Ia menekankan, BPD tidak boleh hanya menjadi tempat parkir dana pemerintah daerah, melainkan harus mengambil peran sebagai pengelola aktif likuiditas dan katalis pertumbuhan ekonomi.
“BPD tidak boleh hanya menjadi tempat parkir dana pemerintah daerah,” tegasnya.
Menurut Agus, kebijakan transfer kas daerah memiliki dampak langsung terhadap likuiditas, kapasitas pembangunan, serta keberlanjutan pertumbuhan ekonomi di daerah. Di tengah keterbatasan ruang fiskal akibat pemangkasan TKD, kondisi ini justru menjadi momentum bagi BPD untuk memperkuat perannya.
“Tantangan ini justru merupakan momentum bagi BPD untuk mengoptimalkan pengelolaan dana daerah, memperkuat intermediasi ke sektor produktif, serta membangun ekosistem ekonomi daerah yang lebih terintegrasi,” jelasnya.
Dalam konteks tersebut, BPD diposisikan sebagai solusi strategis untuk mendukung pembangunan daerah, khususnya saat kapasitas fiskal pemerintah daerah terbatas.

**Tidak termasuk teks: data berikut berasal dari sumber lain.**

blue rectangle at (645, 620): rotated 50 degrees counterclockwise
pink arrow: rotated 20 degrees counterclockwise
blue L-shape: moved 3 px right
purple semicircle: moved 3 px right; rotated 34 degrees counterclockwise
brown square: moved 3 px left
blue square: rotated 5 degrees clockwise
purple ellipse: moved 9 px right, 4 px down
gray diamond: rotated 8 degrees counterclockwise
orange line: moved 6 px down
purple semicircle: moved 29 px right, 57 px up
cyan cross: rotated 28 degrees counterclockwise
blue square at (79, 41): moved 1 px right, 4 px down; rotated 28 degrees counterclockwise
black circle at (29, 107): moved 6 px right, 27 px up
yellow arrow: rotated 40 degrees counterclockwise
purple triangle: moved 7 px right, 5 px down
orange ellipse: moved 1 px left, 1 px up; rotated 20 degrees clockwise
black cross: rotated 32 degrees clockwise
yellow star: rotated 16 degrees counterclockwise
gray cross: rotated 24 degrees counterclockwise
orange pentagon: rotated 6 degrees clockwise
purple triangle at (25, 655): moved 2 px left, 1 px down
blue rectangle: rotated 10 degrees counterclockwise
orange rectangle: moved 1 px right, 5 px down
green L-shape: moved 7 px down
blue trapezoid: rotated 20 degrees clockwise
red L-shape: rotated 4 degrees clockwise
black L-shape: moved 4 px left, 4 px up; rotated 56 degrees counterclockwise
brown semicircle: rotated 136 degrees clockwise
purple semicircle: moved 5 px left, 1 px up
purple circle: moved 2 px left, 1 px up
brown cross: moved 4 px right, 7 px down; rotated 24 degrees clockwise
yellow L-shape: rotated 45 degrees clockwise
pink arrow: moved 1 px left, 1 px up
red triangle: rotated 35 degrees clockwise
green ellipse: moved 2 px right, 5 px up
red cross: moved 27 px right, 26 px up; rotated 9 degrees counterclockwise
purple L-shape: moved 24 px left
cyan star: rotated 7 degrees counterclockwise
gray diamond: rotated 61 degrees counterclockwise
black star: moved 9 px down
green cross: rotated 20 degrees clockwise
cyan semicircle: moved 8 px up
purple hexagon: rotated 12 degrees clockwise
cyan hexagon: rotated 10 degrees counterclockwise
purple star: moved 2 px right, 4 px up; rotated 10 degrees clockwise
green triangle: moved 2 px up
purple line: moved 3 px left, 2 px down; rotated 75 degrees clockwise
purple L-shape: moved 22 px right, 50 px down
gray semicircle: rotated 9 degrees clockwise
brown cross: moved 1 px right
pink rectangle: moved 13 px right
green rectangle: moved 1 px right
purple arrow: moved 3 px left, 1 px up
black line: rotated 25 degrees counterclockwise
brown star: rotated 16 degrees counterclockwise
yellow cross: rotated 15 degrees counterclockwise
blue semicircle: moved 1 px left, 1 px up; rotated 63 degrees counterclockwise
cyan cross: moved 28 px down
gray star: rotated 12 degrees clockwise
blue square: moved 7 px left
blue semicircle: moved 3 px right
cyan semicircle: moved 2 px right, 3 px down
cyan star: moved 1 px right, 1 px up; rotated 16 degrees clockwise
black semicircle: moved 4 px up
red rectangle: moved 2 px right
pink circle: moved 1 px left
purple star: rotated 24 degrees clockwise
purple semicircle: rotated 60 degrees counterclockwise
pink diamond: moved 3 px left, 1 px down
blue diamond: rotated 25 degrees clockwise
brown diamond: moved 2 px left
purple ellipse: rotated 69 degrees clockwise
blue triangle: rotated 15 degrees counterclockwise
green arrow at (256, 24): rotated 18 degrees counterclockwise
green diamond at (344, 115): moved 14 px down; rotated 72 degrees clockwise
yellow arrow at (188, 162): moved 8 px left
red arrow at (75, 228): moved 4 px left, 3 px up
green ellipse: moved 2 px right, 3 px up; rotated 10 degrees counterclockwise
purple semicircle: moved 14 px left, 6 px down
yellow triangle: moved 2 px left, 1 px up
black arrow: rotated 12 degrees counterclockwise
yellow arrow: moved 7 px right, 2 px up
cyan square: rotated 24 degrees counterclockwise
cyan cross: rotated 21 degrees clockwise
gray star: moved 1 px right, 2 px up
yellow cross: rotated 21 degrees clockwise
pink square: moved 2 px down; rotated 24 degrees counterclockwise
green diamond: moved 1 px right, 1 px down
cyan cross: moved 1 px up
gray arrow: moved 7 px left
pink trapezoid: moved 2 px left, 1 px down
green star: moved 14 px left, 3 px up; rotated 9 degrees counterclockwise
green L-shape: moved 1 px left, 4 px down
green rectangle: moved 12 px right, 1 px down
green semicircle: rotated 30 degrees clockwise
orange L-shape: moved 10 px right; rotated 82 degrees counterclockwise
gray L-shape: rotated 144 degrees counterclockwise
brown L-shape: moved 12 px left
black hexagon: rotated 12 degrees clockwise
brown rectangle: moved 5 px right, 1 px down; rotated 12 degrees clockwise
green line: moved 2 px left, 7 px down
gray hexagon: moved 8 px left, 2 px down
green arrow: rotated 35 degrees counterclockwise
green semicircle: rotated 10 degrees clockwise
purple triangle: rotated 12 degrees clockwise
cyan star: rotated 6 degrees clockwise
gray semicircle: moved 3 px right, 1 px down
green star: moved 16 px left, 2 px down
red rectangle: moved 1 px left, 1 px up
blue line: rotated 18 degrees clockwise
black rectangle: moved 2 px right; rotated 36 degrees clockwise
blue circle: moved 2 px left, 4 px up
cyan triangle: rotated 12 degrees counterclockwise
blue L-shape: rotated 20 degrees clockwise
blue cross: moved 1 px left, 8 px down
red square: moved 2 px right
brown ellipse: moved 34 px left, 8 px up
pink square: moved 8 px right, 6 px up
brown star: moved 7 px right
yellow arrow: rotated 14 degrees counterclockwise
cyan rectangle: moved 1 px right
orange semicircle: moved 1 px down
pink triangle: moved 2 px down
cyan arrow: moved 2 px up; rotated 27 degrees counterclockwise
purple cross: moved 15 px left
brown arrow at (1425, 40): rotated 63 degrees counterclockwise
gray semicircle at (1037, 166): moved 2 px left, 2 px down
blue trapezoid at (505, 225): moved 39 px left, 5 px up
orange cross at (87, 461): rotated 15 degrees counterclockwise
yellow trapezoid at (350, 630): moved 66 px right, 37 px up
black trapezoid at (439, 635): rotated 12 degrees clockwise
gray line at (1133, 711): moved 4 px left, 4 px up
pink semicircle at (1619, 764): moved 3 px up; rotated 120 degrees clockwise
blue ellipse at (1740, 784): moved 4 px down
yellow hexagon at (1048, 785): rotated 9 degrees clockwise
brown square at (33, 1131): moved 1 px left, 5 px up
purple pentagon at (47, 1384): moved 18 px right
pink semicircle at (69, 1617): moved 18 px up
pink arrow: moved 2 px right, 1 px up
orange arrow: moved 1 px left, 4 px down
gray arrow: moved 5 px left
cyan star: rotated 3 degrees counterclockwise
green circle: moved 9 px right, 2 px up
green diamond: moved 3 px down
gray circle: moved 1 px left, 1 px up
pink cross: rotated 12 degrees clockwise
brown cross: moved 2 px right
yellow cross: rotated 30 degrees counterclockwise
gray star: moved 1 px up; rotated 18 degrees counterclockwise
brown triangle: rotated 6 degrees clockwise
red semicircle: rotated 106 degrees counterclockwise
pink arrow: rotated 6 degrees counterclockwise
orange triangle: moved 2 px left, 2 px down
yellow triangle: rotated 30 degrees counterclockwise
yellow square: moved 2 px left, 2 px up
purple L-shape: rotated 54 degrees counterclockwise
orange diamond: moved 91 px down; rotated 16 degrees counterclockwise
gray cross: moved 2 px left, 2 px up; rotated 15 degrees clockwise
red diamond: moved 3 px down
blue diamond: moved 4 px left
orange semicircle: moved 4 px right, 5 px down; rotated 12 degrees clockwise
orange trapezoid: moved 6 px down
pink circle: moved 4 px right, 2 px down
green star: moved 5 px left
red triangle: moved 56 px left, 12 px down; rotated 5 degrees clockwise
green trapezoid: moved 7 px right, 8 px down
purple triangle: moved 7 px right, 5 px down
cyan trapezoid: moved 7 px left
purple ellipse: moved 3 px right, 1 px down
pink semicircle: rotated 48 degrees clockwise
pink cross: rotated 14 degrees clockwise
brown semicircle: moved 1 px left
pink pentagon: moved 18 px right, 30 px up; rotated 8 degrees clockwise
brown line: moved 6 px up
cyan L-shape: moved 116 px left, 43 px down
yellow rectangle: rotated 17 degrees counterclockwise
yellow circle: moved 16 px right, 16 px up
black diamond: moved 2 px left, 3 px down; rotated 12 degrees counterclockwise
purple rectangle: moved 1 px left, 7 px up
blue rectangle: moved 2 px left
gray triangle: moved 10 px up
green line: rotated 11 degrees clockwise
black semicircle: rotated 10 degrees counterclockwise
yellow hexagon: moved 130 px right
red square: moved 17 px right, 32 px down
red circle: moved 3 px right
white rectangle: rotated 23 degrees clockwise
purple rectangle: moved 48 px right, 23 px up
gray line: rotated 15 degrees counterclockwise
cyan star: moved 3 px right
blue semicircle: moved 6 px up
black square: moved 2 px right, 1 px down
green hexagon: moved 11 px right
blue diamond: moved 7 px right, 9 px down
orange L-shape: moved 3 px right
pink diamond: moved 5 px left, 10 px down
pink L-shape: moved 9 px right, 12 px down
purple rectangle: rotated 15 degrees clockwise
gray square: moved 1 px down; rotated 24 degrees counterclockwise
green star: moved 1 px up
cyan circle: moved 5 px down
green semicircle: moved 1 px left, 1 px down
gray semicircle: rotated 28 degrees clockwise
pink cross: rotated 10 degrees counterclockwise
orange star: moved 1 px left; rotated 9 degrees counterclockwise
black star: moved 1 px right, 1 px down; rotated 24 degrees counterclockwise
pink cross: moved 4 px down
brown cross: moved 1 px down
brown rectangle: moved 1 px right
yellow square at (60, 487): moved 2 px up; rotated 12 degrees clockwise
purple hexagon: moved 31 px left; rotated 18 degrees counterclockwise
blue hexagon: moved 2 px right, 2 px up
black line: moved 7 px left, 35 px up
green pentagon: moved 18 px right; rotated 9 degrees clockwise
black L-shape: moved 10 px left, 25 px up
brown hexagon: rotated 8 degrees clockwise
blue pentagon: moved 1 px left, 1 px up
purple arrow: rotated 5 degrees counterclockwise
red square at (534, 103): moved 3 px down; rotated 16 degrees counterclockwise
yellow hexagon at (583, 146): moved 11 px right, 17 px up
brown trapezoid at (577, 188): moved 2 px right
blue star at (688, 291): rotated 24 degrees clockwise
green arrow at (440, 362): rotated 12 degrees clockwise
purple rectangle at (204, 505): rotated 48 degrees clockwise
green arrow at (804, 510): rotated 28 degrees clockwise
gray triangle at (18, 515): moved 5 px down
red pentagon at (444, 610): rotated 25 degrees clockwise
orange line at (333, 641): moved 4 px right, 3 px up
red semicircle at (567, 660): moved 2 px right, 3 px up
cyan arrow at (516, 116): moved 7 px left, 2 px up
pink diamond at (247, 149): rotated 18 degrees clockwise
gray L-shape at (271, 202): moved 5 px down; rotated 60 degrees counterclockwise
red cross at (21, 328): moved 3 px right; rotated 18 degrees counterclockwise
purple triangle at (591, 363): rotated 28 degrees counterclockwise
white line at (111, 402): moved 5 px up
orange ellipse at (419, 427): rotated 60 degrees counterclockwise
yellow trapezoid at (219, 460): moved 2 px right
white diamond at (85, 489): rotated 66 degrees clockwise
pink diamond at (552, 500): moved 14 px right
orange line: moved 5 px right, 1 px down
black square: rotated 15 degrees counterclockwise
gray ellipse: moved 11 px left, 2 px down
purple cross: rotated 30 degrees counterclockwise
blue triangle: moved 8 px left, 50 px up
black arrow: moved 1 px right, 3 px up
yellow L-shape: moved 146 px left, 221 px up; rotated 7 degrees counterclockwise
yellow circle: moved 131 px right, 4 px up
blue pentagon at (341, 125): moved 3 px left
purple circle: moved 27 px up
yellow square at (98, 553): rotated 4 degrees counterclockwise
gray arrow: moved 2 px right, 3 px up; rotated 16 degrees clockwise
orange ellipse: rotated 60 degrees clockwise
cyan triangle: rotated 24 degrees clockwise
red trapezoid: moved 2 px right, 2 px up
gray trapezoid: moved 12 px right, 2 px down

Agus memaparkan tiga arah utama yang perlu ditempuh untuk memperkuat peran BPD. Pertama, penguatan tata kelola dan manajemen risiko guna meningkatkan kredibilitas dan kepercayaan publik. Kedua, transformasi digital dan operasional untuk mendorong efisiensi serta kualitas layanan. Ketiga, penguatan peran dalam ekosistem ekonomi daerah, termasuk peningkatan pembiayaan bagi UMKM dan sektor produktif.
“Kami optimistis BPD akan semakin mampu menjadi mitra strategis pemerintah daerah, penjaga stabilitas keuangan regional, serta motor pertumbuhan ekonomi yang berkelanjutan,” pungkas Agus.